With a sigh of rapture, they rose as the sun began to wester, and rode slowly back to Atheling. No one was at the door to receive them, and Kate wondered a little; but when they entered the hall, the omission was at once understood. There was a large open fireplace at the northern extremity, and over it the Atheling arms, with their motto, “Feare God! Honour the Kinge! Laus Deo!” Squire Atheling was draping this panel with crape; and Mrs. Atheling stood near him with some streamers of the gloomy fabric in her hands. She pointed to the King’s picture–which already wore the emblem of mourning–and said, “The King is dead.”

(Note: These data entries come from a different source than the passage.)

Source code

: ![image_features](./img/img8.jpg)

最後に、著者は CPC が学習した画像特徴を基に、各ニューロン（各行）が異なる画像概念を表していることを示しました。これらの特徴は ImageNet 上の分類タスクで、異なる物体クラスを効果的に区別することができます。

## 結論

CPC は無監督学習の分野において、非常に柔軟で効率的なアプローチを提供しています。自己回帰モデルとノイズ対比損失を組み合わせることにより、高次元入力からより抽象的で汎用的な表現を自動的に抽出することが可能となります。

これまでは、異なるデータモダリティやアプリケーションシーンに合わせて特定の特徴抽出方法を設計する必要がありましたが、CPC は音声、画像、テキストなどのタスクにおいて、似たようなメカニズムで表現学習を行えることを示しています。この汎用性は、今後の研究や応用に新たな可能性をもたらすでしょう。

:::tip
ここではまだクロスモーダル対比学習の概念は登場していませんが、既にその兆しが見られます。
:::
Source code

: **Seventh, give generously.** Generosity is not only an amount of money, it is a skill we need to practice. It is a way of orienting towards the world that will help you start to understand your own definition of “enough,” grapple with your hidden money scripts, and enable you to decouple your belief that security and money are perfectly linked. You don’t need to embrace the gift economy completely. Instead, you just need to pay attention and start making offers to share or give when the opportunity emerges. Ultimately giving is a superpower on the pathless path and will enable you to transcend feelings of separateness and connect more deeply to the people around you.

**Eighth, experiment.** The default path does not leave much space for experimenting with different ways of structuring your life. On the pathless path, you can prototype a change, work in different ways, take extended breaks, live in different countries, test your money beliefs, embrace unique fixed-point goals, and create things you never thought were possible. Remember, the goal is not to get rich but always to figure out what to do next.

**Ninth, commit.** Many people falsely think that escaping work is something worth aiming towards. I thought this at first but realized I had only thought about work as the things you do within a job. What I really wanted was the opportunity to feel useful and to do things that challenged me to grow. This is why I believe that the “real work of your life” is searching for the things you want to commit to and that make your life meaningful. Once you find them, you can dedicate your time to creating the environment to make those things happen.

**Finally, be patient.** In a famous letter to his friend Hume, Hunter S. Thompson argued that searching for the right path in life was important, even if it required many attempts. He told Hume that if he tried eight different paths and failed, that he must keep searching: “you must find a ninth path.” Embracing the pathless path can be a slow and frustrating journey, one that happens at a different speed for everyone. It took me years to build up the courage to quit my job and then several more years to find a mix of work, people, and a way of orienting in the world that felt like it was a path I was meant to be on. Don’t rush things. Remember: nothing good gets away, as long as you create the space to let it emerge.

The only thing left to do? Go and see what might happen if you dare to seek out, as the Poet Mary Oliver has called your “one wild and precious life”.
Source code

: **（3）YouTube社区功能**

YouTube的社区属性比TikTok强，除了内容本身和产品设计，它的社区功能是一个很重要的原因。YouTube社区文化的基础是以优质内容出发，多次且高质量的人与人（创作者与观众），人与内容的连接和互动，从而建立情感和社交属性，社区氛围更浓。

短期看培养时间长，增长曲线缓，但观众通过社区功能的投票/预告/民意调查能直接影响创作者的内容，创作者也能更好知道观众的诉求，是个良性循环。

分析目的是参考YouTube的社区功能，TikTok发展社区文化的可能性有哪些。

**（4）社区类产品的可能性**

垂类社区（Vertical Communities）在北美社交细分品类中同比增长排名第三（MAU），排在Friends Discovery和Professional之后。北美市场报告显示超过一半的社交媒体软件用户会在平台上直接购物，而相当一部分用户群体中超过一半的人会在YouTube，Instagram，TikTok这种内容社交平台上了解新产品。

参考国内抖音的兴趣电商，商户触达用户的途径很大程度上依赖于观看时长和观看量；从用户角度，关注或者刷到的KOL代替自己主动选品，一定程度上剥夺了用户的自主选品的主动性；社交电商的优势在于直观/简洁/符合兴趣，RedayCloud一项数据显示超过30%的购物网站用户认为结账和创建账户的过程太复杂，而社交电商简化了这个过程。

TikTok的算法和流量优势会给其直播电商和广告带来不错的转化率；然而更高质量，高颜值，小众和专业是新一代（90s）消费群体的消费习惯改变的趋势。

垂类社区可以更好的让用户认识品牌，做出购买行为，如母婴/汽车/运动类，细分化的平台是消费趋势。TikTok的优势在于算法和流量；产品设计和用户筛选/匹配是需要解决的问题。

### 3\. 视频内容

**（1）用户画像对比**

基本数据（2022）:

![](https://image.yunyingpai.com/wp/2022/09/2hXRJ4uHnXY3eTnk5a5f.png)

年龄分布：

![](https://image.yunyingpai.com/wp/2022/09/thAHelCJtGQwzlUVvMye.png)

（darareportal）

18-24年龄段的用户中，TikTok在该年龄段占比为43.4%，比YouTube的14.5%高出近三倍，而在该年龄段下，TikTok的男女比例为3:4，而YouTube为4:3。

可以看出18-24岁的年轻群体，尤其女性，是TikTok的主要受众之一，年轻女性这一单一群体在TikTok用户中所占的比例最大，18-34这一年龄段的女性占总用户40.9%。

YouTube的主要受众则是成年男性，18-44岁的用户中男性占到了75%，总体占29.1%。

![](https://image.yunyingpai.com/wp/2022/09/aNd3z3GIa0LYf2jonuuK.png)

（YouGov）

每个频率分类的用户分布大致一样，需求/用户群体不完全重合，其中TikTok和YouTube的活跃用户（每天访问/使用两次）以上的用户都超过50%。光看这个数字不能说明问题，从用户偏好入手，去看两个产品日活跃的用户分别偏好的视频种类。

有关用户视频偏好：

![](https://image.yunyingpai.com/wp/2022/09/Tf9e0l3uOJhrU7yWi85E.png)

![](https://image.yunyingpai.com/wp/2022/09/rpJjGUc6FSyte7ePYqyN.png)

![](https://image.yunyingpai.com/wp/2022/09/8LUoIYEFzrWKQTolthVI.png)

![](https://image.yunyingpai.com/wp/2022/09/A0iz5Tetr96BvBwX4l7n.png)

“The King lives! God save the King!” replied the Squire, instantly. “God save King William the Fourth!”

Then all the clocks in the house were stopped, and draped, and when this ceremony was over, they had tea together. And as it is a Yorkshire custom to make funeral feasts, Mrs. Atheling gave to the meal an air of special entertainment. The royal Derby china added its splendour to the fine old silver and delicate damask. There were delicious cheese-cakes, and Queen’s-cakes, and savoury potted meats, and fresh crumpets; and the ripe red strawberries filled the room with their ethereal scent. No one was at all depressed by the news. If King George was dead, King William was alive; and the Squire thought, “Everything might be hoped from ‘The Sailor King.’ Why!” he said, “he is that good-natured he won’t say a bad word about the Reformers; though, God knows, they are a disgrace to themselves, and to all that back them up.”

“There will now be a general election,” said Exham positively.

“To be sure,” answered the Squire. “And it is to be hoped we may get together a few men that will take the Bull of Reform by the horns, and put a stop to that nonsense forever in England.”

“Before they do that,” said Mrs. Atheling, “they will have to consider the swarms of people they have brought up in dirt, and rags, and misery. For if they don’t, they will bring ruin to the nation that owns them.”

“King William is a fighter. He will back the Law with bayonets, if he thinks it right,” said the Squire.

Mrs. Atheling looked at him indignantly. Then, putting her cup down with unmistakable emphasis, she exclaimed, “The Lord forgive thee, John Atheling! I’ll say one thing, and I’ll say it now, and forever, it isn’t law backed with bayonets that has saved England so far; it is the bit of religion in every man’s heart, and his trust that somehow God will see him righted. If it wasn’t for that it would have been all up with our set long ago.”